STUDY TEXT:
In the four-minute video, the trio identify themselves as being from the University of Maiduguri and call on the government to meet the jihadists' demands in exchange for their safe return.

The men were part of a Nigerian National Petroleum Corporation (NNPC) team on a mission to find commercial quantities of oil in the Lake Chad basin when they came under attack on Tuesday.

"I want to call on the acting president professor Yemi Osinbajo to come to our rescue to meet the demand," one of the men says in the video, which he said was shot on Friday.

He attributed the attack to the Islamic State-supported Boko Haram faction headed by Abu Mus'ab Al-Barnawi, which has promised to hit military and government targets.

"They have promised us that if their demands are met they will release us immediately to go back to the work we were caught doing," the man added.

There was no indication of where the video was shot but the convoy came under attack near Magumeri, some 50 kilometres (31 miles) by road northwest of Maiduguri.

Most of the victims were soldiers and civilian militia members providing security.

Five members of staff from the university -- two lecturers, two technologists and a driver -- were also killed, vice-chancellor Ibrahim Njodi said on Friday.

University of Maiduguri spokesman Danjuma Gambo confirmed the identities of the three kidnapped men in the video.

"They are our staff but one more is yet to be accounted for," he told AFP.

 

 

Experts said the attack -- Boko Haram's bloodiest this year -- underscored the persistent threat posed by the jihadists, despite government claims the group is a spent force.

"It's a confirmation of the boldness and reassurance that Boko Haram has managed to gain over the last six weeks," Yan St-Pierre, from the Modern Security Consulting Group in Berlin, told AFP.

EXTRACTED MATERIAL:
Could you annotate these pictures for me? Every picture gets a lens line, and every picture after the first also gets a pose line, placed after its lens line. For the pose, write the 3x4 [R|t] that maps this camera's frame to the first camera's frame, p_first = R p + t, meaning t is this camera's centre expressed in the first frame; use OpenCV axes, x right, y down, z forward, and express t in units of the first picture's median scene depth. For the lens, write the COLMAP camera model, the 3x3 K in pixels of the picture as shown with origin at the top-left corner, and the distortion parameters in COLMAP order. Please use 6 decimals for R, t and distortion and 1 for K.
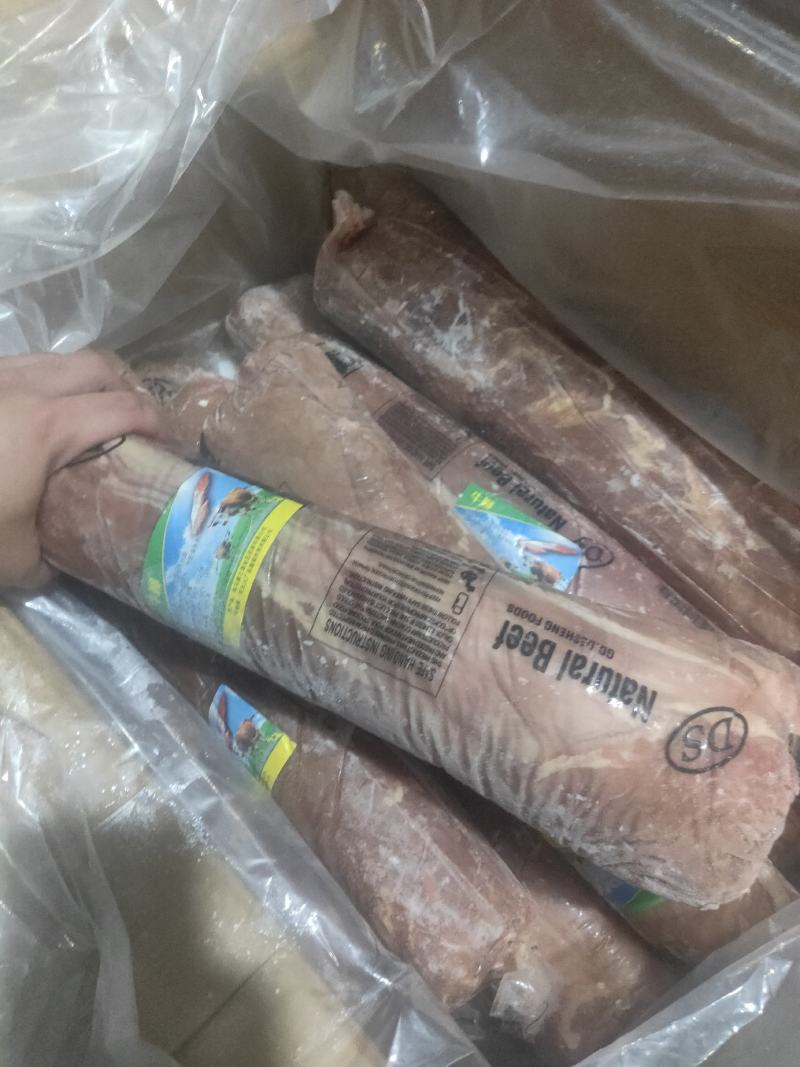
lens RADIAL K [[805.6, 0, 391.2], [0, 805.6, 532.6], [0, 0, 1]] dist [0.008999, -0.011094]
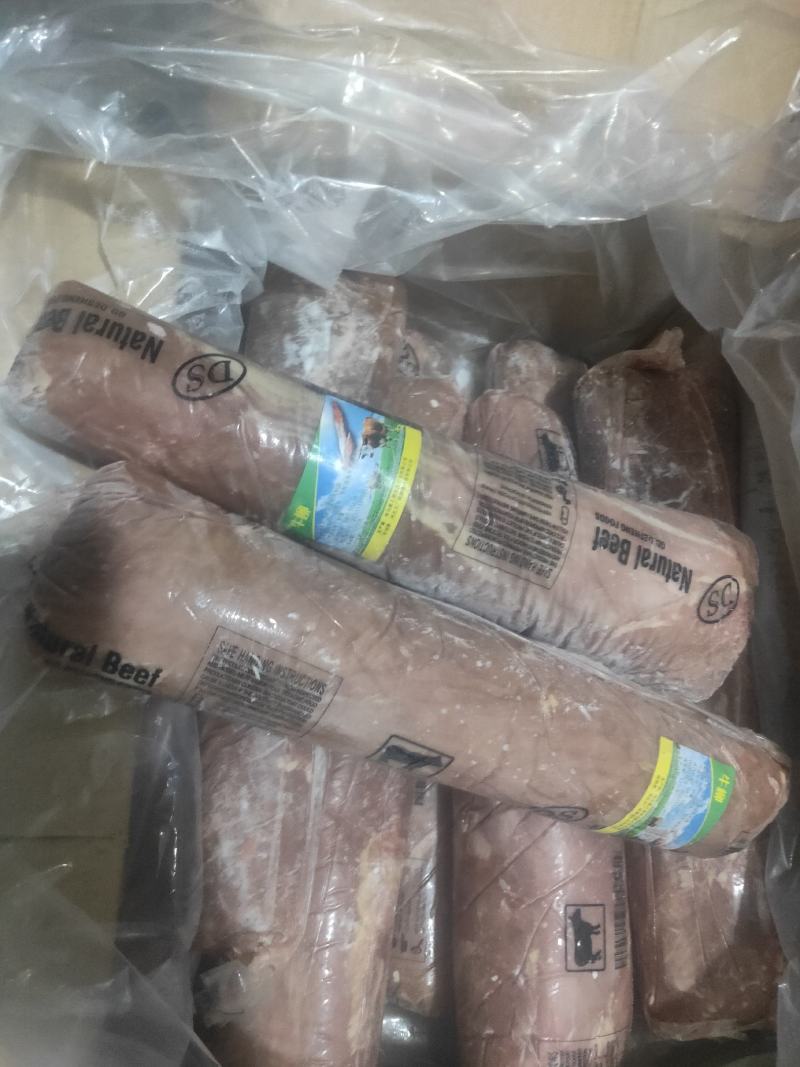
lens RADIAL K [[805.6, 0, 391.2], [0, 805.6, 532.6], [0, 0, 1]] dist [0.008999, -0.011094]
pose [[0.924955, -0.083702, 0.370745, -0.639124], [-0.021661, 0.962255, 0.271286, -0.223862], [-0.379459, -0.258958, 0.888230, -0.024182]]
* * *
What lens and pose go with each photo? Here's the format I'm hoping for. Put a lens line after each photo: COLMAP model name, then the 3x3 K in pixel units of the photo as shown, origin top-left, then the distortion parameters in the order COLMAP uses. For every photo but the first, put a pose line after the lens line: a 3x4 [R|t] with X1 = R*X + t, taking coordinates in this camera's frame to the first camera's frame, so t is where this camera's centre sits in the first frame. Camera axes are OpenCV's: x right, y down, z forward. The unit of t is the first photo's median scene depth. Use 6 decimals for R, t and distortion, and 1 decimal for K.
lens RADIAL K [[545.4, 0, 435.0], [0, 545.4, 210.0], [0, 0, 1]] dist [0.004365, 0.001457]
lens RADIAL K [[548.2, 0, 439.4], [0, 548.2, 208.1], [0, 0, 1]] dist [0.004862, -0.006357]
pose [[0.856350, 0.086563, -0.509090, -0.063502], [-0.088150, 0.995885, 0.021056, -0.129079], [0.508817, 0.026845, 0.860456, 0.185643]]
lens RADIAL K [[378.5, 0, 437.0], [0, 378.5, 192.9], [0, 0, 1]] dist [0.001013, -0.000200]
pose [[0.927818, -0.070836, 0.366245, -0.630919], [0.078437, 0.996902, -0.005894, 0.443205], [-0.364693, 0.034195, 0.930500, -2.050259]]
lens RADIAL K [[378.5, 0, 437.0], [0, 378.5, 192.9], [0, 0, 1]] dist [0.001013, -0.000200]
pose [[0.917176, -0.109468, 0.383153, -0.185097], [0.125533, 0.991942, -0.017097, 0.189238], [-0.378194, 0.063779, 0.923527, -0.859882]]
---
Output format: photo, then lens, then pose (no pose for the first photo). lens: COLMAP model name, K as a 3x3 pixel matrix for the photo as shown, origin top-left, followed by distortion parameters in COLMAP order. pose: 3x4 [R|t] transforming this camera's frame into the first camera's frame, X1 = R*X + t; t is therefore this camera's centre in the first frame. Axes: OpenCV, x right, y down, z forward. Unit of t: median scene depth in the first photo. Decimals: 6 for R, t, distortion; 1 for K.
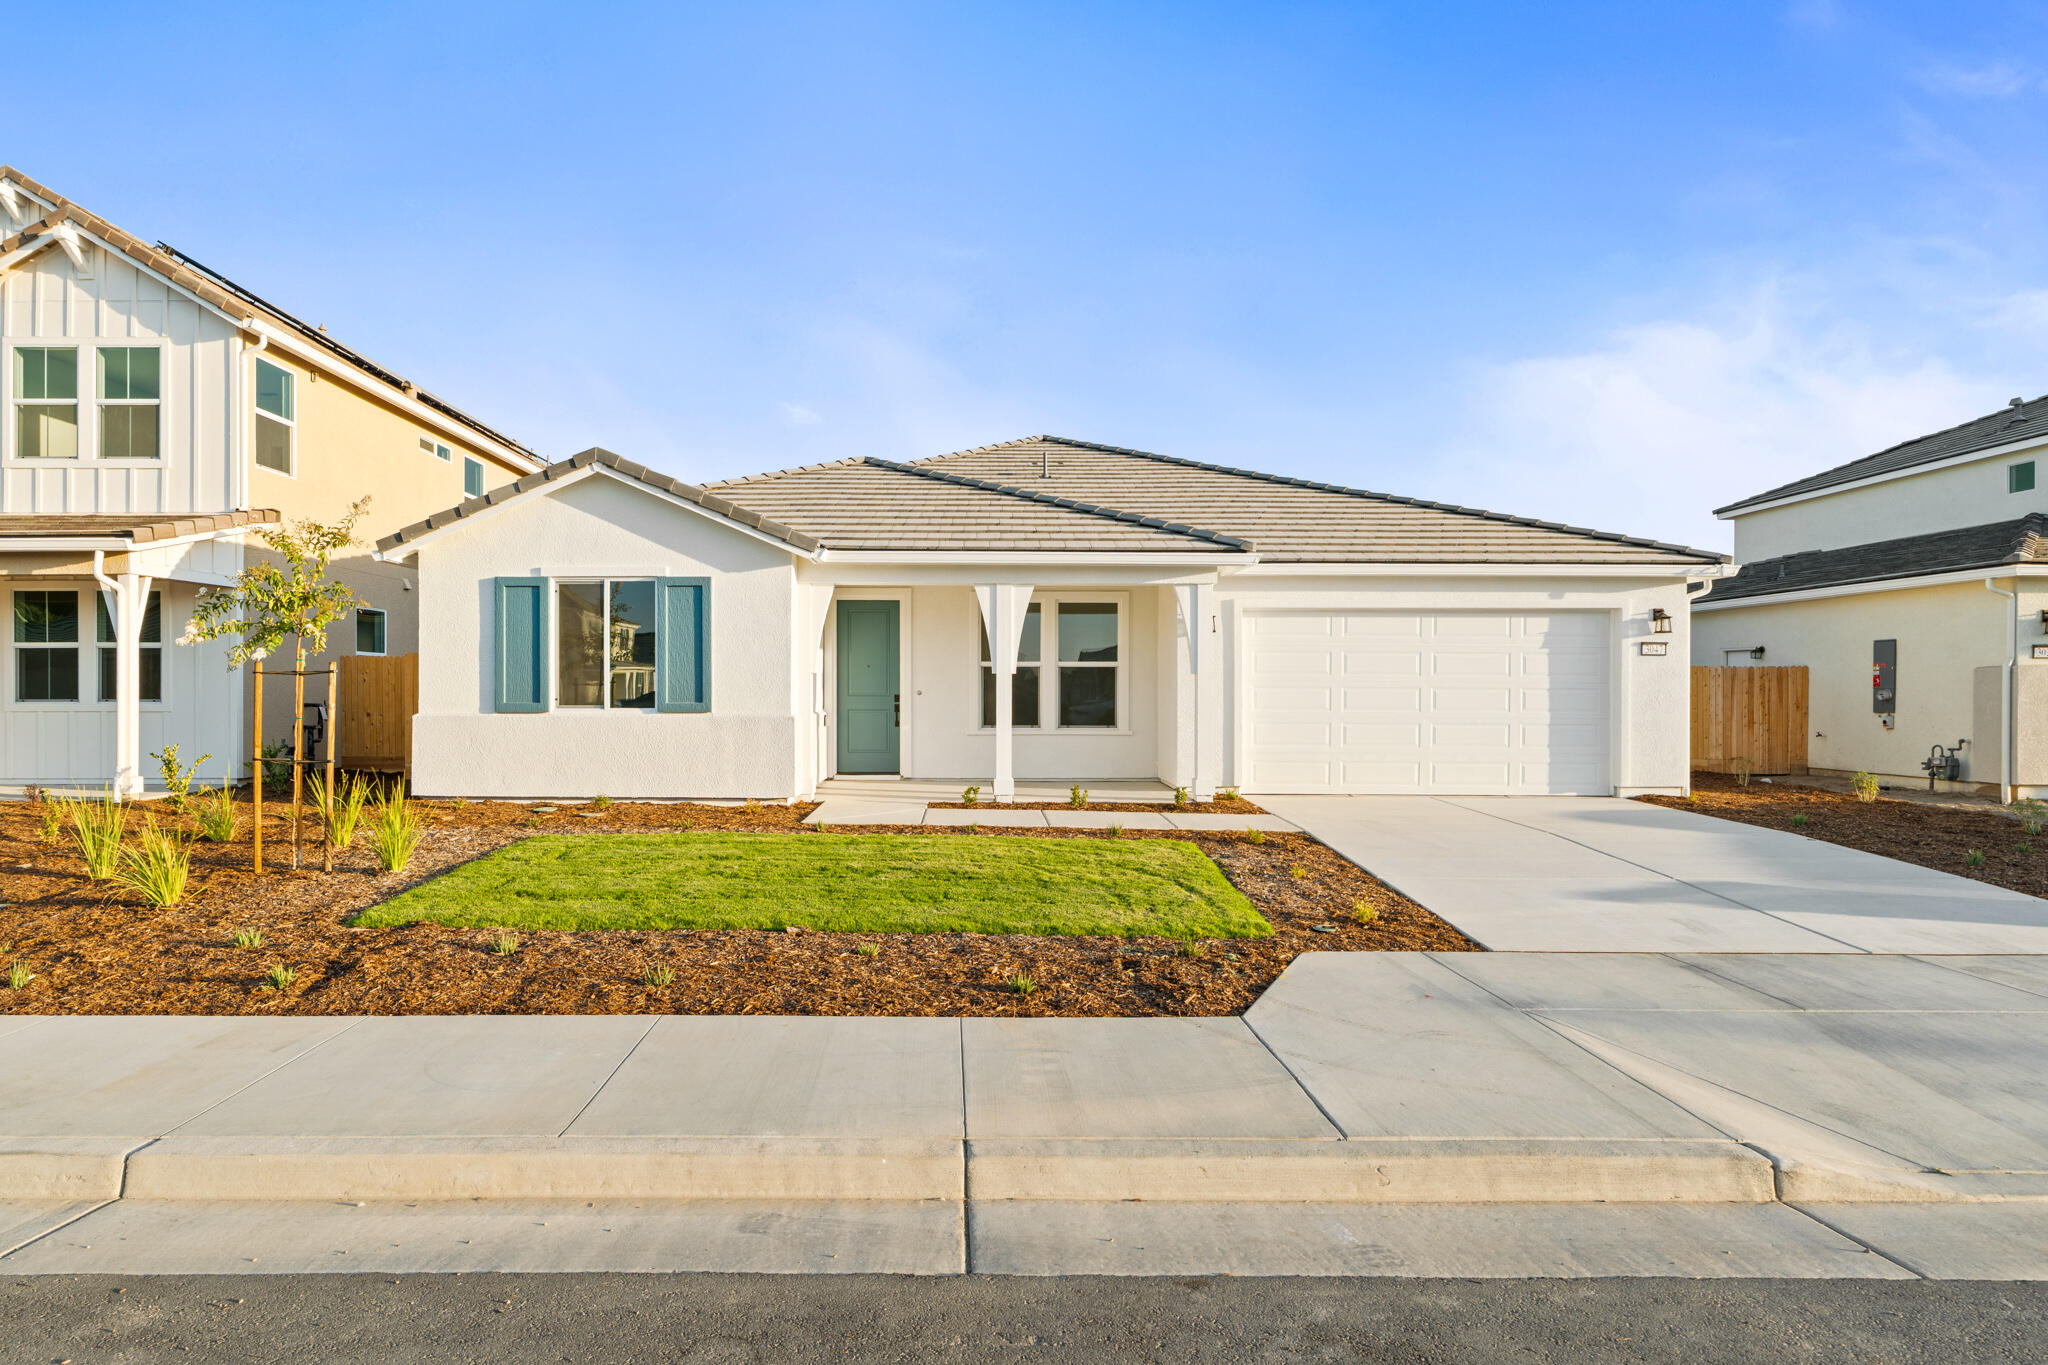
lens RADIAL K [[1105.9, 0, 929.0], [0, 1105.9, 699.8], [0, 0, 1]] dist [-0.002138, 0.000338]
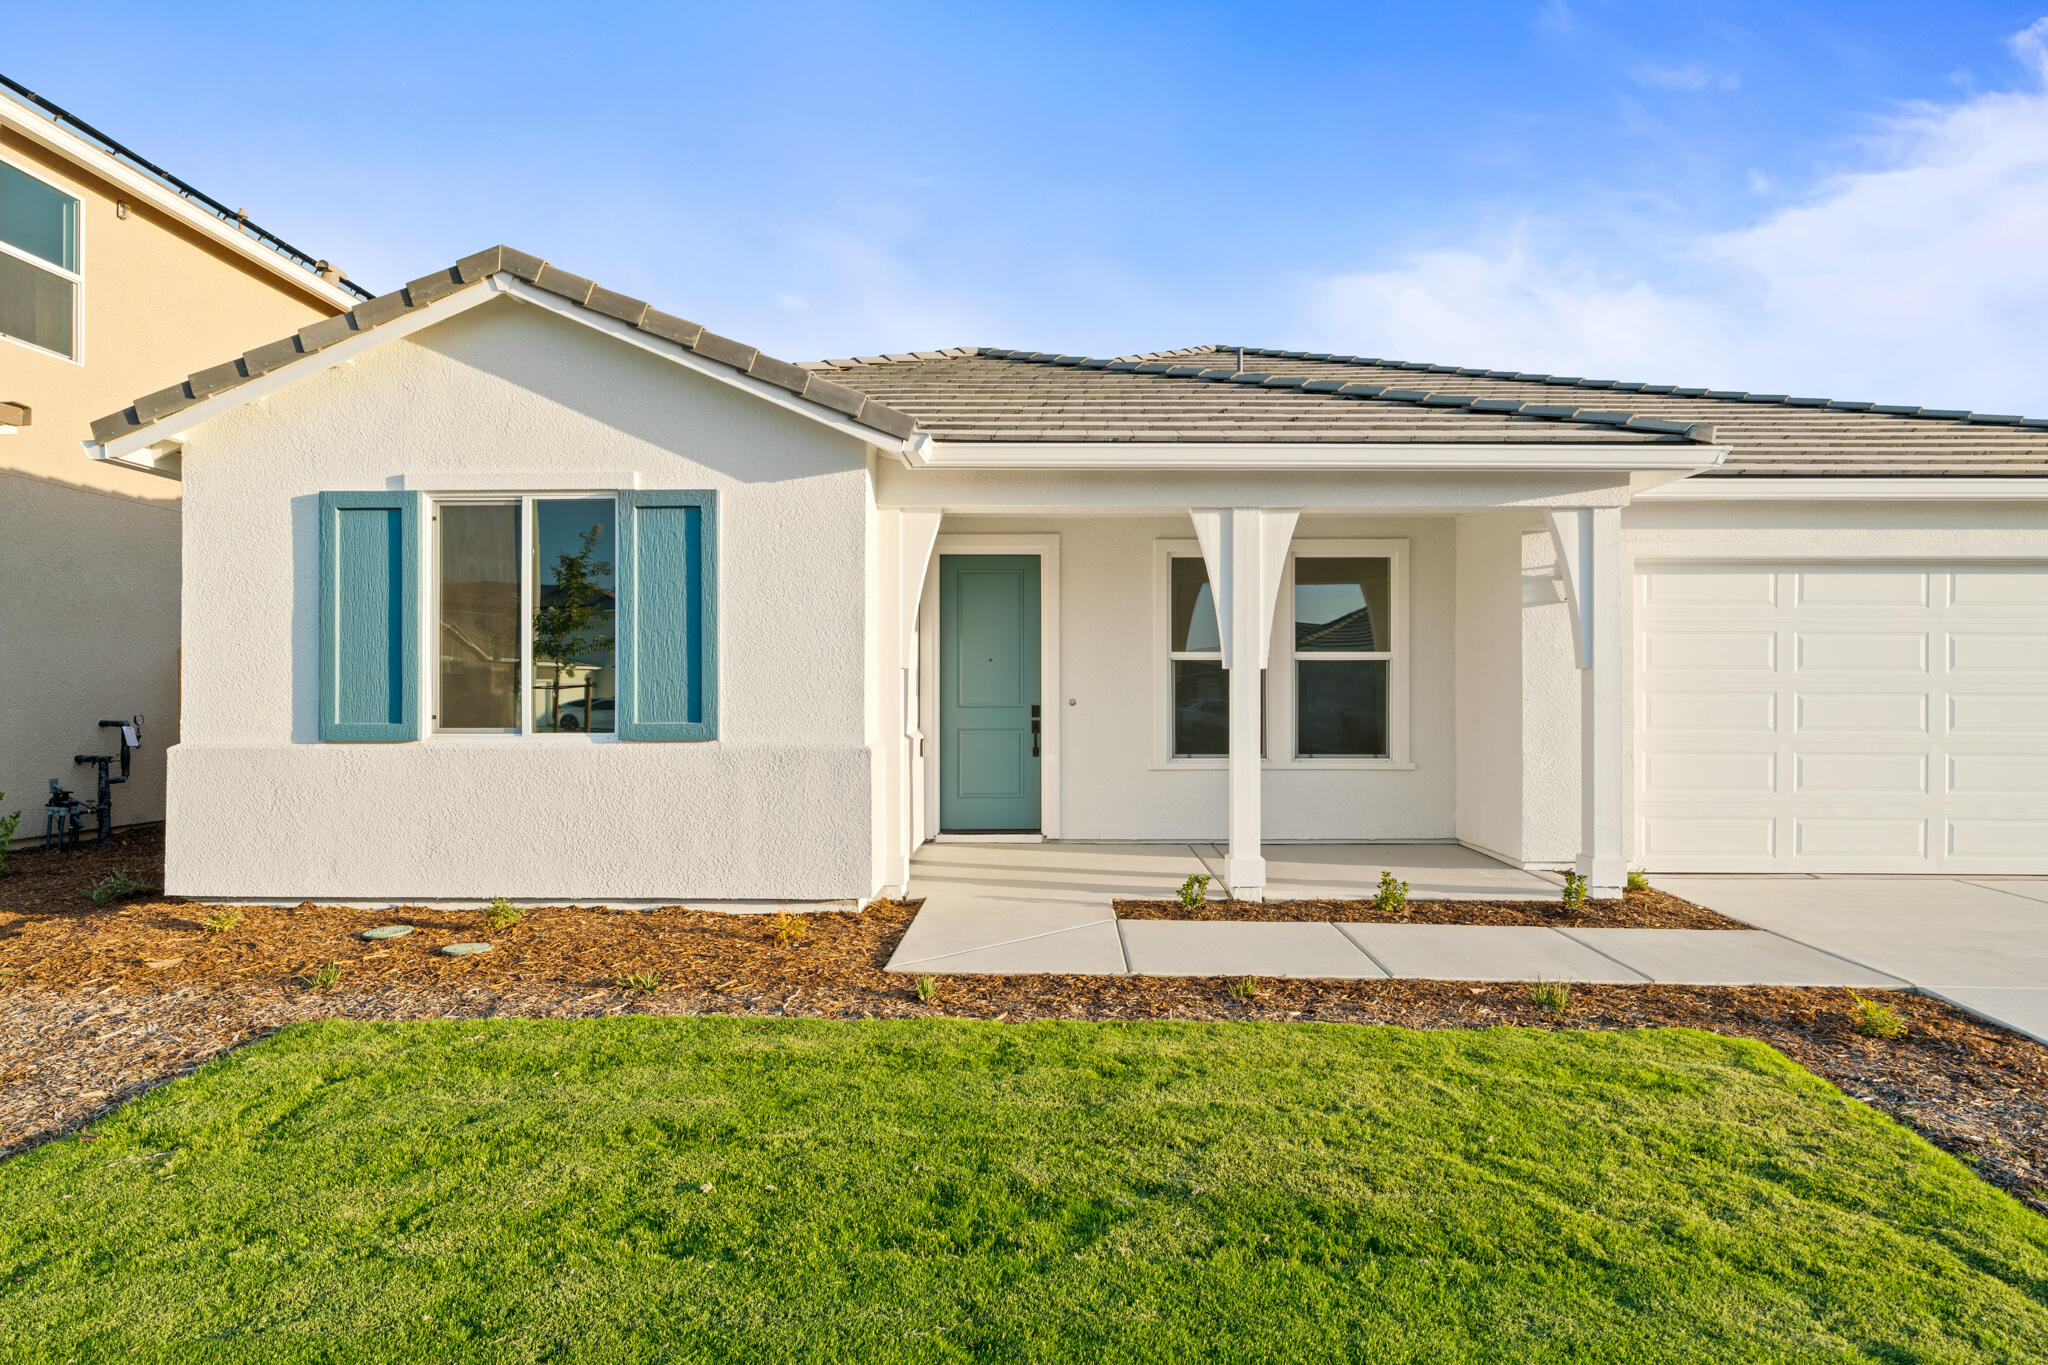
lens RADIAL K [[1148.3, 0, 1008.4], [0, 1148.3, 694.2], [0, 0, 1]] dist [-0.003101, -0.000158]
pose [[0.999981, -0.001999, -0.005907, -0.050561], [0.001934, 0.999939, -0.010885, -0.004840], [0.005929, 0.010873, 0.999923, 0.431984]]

WHAT TO DO:
• A. In the report on the Boko Haram attack near Magumeri, why does the man in the video urge acting president Yemi Osinbajo to meet the captors' demand? Answer in one to three sentences.
• B. Continue the report on the Boko Haram attack near Magumeri from the point where it stops.

ANSWERS BY ITEM:
• A. The man says the captors have promised to release the men immediately if their demands are met, so they could return to the work they were doing when they were caught. The three men call on the government to meet those demands in exchange for their safe return.

• B.
"They have been attacking more and more military outposts and more military convoys. For them to go after NNPC personnel just shows they don't fear any military reprisal.

"Basically they have managed to gain enough resources, enough material, to plan ambushes targeted towards high value targets."

The al-Barnawi faction differs from fighters loyal to Boko Haram's long-time leader Abubakar Shekau in that it disagrees with the indiscriminate targeting of civilians in suicide and bomb attacks.

Nigeria is searching for oil in the northeast to try to reduce its reliance on supplies from the Niger delta, where militant attacks have slashed production and deepened the country's worst recession in decades.

The military gave the NNPC the green light to continue exploration in November 2016, according to Nigeria's junior oil minister Emmanuel Ibe Kachikwu.

The University of Maiduguri's vice-chancellor told reporters on Friday the university had been hesitant to send staff with the NNPC team but had been assured about security.

Kidnapping has been a feature of the eight-year Boko Haram insurgency, which has killed at least 20,000 people, displaced more than 2.6 million others and left millions of others on the brink of famine.

Thousands of women and girls have been seized, while men and boys have been made to fight in the Islamist ranks.